Quoted passage:

-----

29 January 2007

Fermi's paradox

The flying saucer article linked in the posting below mentions "Fermi's paradox" a reference which may take some explaining for those who are not familiar with it.

"Fermi's paradox" is the question: given that the conventional wisdom (based on formulations such as the Drake equation) is that technological civilizations are probably fairly abundant in the universe, why is it that we have seen no sign whatsoever of their existence? There have been no radio or other signals which suggest intelligent origin, no visits to Earth by alien spaceships or probes, no archeological evidence of such visitations at any previous time in our planet's history. How can this be?

A large part of the answer is probably provided by the Rare Earth hypothesis, which asserts that Earth's astronomical situation is actually extremely unusual -- our whole solar system is a freak case, in fact -- and that environments which could allow the development of multicellular life forms are very rare in the universe. Having read the book for which the hypothesis is named, I find the case for it to be strong.

-----

What you have to do:
In the post on Fermi's paradox, condense the paragraph that begins "'Fermi's paradox' is the question" into one or two sentences that keep its main facts. The records come from a separate source, not from the post on Fermi's paradox.

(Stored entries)
-----

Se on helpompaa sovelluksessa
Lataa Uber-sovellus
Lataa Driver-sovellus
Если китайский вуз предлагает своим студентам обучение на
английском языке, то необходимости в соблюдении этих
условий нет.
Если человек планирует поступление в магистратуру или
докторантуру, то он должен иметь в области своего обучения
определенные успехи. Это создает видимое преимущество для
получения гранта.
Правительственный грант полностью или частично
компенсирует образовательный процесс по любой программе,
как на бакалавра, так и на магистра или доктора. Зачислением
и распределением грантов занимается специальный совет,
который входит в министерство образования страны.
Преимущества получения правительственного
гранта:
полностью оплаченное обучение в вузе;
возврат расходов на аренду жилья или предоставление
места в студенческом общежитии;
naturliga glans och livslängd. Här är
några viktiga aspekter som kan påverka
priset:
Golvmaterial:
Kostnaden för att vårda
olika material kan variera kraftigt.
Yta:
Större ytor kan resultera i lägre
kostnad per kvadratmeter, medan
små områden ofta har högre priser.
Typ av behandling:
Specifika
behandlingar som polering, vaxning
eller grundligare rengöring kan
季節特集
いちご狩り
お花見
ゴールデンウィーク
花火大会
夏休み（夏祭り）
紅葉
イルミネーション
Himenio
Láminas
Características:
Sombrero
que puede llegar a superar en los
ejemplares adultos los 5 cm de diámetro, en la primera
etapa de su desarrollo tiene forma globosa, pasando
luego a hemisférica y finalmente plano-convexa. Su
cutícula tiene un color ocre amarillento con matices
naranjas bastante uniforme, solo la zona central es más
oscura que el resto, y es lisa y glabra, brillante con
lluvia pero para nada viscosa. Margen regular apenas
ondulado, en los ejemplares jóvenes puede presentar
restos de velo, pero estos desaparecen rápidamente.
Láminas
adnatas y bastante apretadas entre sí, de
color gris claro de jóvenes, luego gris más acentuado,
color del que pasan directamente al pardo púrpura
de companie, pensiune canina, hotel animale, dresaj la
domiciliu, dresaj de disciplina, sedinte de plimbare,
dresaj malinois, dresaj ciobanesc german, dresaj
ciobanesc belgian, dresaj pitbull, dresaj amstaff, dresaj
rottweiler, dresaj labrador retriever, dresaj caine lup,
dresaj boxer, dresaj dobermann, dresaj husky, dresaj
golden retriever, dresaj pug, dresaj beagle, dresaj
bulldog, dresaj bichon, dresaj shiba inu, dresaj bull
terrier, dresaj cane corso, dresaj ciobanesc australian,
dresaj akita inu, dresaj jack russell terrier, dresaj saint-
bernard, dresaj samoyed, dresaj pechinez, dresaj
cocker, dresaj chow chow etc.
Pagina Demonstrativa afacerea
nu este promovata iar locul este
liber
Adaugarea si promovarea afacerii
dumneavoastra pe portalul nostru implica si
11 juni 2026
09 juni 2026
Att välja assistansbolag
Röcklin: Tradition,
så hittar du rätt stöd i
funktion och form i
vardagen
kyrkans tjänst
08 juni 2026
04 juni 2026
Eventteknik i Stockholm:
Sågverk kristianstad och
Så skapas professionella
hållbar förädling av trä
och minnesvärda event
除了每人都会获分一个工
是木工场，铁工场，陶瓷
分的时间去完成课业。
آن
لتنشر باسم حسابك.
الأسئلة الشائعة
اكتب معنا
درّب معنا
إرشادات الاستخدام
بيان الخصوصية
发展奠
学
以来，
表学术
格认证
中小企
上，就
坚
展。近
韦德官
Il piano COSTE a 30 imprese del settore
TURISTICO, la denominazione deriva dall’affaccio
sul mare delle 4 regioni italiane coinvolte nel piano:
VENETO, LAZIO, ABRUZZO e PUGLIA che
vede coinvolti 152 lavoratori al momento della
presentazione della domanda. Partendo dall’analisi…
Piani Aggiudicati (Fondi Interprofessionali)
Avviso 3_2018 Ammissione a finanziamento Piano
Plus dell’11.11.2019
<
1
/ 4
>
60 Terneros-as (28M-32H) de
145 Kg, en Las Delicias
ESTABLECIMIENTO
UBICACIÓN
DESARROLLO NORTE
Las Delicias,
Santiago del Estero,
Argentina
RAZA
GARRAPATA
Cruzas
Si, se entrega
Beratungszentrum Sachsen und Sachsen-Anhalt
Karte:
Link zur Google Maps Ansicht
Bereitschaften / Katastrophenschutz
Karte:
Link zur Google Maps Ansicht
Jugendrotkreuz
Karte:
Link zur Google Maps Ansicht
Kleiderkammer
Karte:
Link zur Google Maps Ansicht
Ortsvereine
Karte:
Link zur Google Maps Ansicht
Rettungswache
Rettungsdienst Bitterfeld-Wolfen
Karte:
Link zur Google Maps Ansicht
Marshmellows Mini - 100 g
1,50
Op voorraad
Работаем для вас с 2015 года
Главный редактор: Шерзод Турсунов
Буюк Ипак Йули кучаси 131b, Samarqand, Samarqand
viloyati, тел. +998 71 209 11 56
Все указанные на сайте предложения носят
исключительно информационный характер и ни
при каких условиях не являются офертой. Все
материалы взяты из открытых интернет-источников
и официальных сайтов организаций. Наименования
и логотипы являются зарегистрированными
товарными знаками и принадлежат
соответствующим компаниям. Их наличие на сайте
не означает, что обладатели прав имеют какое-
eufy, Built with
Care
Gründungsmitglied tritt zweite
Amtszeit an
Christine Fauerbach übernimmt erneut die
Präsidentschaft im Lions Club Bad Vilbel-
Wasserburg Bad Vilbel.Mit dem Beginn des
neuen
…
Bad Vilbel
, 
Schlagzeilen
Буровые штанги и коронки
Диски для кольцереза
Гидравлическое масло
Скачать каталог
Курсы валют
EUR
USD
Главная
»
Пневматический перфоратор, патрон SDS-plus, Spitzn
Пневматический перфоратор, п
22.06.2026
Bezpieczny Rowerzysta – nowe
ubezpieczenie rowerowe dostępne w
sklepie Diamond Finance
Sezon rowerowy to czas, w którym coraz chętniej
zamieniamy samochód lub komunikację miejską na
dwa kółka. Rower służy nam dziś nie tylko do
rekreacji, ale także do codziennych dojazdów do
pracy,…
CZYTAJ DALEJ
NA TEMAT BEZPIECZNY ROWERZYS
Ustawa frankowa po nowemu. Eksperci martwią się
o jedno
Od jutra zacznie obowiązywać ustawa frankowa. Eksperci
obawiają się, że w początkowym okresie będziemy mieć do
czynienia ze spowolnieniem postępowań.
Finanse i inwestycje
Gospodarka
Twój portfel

-----

Your solution:
Fermi's paradox asks why we have seen no sign of technological civilizations if conventional wisdom, based on formulations such as the Drake equation, holds that they are probably fairly abundant in the universe. There have been no signals of intelligent origin, no visits to Earth by alien spaceships or probes, and no archeological evidence of such visits in the planet's past.